WORK ITEM: In the data below, find the line containing "left hip: (172, 127)", then set down that line and every later line up to and including the line containing "left knee: (20, 222)", exactly.

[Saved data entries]
'''

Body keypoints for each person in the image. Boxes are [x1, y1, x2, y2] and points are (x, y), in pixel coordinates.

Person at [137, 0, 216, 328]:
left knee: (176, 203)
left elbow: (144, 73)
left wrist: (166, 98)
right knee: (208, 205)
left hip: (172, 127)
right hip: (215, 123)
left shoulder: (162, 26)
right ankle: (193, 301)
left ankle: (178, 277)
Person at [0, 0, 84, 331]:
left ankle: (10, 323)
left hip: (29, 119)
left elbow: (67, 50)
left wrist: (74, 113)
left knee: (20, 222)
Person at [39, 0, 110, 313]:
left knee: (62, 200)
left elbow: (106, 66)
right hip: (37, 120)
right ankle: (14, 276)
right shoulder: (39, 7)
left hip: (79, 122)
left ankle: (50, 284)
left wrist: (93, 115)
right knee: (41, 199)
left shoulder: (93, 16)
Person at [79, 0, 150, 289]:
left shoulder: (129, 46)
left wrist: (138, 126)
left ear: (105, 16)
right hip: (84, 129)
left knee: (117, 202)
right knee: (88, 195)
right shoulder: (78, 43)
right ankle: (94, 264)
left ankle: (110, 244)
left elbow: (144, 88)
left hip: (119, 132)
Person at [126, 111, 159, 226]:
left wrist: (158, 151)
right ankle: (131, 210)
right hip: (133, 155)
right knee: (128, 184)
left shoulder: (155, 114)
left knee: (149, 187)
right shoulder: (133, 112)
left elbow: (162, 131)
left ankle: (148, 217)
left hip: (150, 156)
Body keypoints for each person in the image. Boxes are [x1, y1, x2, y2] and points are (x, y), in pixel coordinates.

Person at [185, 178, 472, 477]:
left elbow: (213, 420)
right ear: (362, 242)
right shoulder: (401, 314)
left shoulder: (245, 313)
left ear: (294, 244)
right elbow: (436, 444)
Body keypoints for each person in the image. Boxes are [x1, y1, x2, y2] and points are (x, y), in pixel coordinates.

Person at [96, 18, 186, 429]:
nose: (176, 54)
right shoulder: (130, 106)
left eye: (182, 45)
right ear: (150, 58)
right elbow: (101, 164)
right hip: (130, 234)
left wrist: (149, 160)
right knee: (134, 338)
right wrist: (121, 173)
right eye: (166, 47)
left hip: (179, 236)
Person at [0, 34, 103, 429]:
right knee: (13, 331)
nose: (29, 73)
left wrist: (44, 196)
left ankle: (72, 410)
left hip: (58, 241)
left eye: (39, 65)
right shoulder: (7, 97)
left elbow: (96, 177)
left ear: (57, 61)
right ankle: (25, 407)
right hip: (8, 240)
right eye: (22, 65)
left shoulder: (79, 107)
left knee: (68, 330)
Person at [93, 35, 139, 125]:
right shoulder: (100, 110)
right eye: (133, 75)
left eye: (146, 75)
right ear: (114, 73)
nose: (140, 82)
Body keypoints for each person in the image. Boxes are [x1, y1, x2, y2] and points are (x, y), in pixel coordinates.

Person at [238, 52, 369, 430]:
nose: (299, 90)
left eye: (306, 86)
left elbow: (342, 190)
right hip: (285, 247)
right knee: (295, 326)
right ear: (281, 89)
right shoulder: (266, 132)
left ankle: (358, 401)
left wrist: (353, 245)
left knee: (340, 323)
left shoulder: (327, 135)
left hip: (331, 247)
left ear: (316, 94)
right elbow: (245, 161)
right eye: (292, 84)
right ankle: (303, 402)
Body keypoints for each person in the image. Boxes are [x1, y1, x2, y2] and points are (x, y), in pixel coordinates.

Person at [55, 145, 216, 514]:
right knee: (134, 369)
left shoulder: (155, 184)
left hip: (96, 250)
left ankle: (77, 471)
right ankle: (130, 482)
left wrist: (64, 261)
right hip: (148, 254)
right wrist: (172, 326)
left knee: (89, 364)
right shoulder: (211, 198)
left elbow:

'''

COMPLETED TASK:
left hip: (172, 127)
right hip: (215, 123)
left shoulder: (162, 26)
right ankle: (193, 301)
left ankle: (178, 277)
Person at [0, 0, 84, 331]:
left ankle: (10, 323)
left hip: (29, 119)
left elbow: (67, 50)
left wrist: (74, 113)
left knee: (20, 222)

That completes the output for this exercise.